# REQUIRED WORK
Scan the material for "values". Copy every line it appears in.

[DATA IN THIS EXERCISE Boundary: Start]

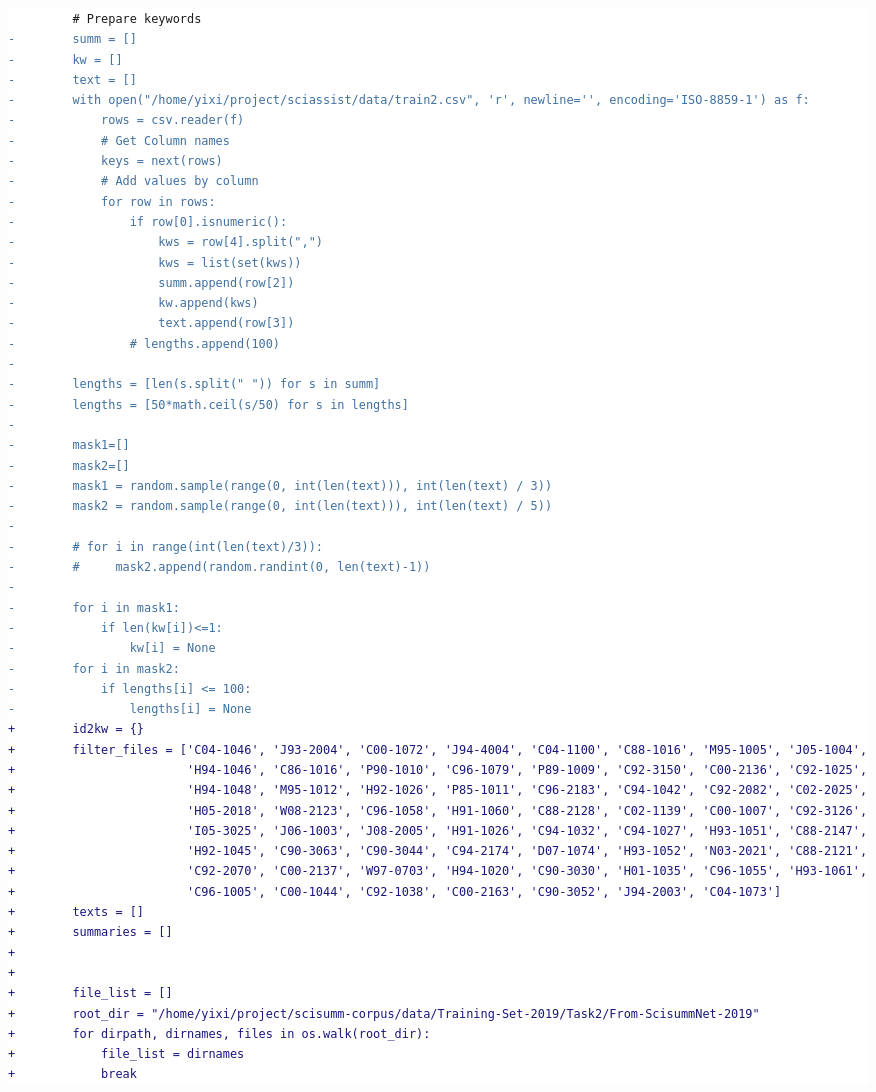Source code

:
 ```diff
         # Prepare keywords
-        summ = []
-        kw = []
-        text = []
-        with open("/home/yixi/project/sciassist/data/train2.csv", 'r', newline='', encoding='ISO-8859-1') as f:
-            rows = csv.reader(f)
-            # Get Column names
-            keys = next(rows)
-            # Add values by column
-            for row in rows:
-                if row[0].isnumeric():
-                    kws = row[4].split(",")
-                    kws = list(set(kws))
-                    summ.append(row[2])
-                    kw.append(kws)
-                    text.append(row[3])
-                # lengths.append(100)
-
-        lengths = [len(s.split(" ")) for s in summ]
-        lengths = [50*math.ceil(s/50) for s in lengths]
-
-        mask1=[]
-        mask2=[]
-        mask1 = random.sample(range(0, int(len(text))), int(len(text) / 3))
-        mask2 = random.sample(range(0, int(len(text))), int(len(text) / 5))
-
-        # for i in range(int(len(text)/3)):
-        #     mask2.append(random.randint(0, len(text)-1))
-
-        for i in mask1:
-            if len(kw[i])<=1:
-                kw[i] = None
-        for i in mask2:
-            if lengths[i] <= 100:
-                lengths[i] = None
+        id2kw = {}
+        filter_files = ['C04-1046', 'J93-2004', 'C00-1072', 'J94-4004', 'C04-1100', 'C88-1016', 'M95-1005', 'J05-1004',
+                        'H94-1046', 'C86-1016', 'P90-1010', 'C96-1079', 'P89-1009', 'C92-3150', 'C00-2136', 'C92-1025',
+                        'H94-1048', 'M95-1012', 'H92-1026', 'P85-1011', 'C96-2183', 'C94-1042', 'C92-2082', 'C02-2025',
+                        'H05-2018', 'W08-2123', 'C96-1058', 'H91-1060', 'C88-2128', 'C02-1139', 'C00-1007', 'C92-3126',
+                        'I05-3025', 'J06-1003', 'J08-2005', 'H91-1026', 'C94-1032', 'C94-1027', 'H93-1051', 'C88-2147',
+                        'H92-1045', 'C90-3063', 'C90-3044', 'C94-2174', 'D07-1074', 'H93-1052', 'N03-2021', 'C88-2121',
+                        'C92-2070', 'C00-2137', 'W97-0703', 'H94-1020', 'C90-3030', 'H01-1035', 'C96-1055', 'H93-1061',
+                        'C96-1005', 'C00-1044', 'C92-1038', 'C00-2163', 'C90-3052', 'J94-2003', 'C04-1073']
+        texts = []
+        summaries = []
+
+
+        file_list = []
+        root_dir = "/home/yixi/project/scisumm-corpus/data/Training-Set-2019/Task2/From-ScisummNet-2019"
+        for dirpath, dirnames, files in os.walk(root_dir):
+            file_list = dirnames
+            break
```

[DATA IN THIS EXERCISE Boundary: End]
[DATA IN THIS EXERCISE Boundary: Start]

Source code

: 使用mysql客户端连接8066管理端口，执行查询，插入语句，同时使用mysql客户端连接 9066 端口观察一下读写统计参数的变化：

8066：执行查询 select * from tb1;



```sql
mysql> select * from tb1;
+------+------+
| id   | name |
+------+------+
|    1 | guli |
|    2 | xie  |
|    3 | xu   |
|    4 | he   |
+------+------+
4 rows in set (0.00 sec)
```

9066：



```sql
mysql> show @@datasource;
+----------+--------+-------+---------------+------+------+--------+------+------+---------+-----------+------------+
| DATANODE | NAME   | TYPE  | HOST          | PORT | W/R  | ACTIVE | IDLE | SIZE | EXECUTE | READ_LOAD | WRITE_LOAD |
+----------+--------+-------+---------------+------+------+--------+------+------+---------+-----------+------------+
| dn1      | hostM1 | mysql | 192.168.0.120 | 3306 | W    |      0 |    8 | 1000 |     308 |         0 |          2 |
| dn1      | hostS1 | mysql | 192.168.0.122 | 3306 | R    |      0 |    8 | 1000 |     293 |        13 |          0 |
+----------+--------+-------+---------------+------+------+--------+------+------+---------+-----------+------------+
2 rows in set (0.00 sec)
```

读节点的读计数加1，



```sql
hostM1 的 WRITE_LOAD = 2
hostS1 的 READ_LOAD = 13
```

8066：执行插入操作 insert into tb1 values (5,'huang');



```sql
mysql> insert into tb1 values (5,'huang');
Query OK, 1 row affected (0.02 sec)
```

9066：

[DATA IN THIS EXERCISE Boundary: End]
[DATA IN THIS EXERCISE Boundary: Start]

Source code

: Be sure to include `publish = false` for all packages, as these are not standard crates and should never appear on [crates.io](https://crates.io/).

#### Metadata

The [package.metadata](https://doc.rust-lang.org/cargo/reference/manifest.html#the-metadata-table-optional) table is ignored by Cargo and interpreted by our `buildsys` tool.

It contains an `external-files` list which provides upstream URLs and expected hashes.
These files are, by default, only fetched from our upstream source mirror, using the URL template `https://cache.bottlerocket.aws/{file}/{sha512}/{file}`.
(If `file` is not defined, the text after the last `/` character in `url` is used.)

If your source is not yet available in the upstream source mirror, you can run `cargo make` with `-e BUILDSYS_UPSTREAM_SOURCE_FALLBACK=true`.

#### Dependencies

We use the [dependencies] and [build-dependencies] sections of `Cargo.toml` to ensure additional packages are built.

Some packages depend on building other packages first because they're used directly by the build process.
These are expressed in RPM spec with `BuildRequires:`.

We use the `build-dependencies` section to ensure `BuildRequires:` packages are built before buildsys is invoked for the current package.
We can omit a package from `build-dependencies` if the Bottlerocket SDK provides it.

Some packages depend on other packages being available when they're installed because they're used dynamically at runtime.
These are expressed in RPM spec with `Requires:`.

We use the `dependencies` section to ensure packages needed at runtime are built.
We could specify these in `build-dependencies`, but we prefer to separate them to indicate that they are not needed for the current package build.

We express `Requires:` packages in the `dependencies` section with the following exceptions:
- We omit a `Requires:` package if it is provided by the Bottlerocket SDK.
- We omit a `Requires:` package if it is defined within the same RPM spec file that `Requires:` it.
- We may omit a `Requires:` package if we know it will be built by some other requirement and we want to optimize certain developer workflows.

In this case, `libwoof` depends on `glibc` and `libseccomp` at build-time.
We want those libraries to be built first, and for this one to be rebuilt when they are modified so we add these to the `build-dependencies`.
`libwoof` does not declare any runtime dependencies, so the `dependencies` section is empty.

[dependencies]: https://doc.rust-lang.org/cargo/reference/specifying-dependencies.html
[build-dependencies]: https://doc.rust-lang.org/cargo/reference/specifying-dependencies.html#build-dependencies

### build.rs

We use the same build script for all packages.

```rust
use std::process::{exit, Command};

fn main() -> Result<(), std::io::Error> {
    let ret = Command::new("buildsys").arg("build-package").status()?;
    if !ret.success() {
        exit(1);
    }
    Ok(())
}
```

[DATA IN THIS EXERCISE Boundary: End]

# EXPECTED ANSWER
-            # Add values by column
8066：执行插入操作 insert into tb1 values (5,'huang');
mysql> insert into tb1 values (5,'huang');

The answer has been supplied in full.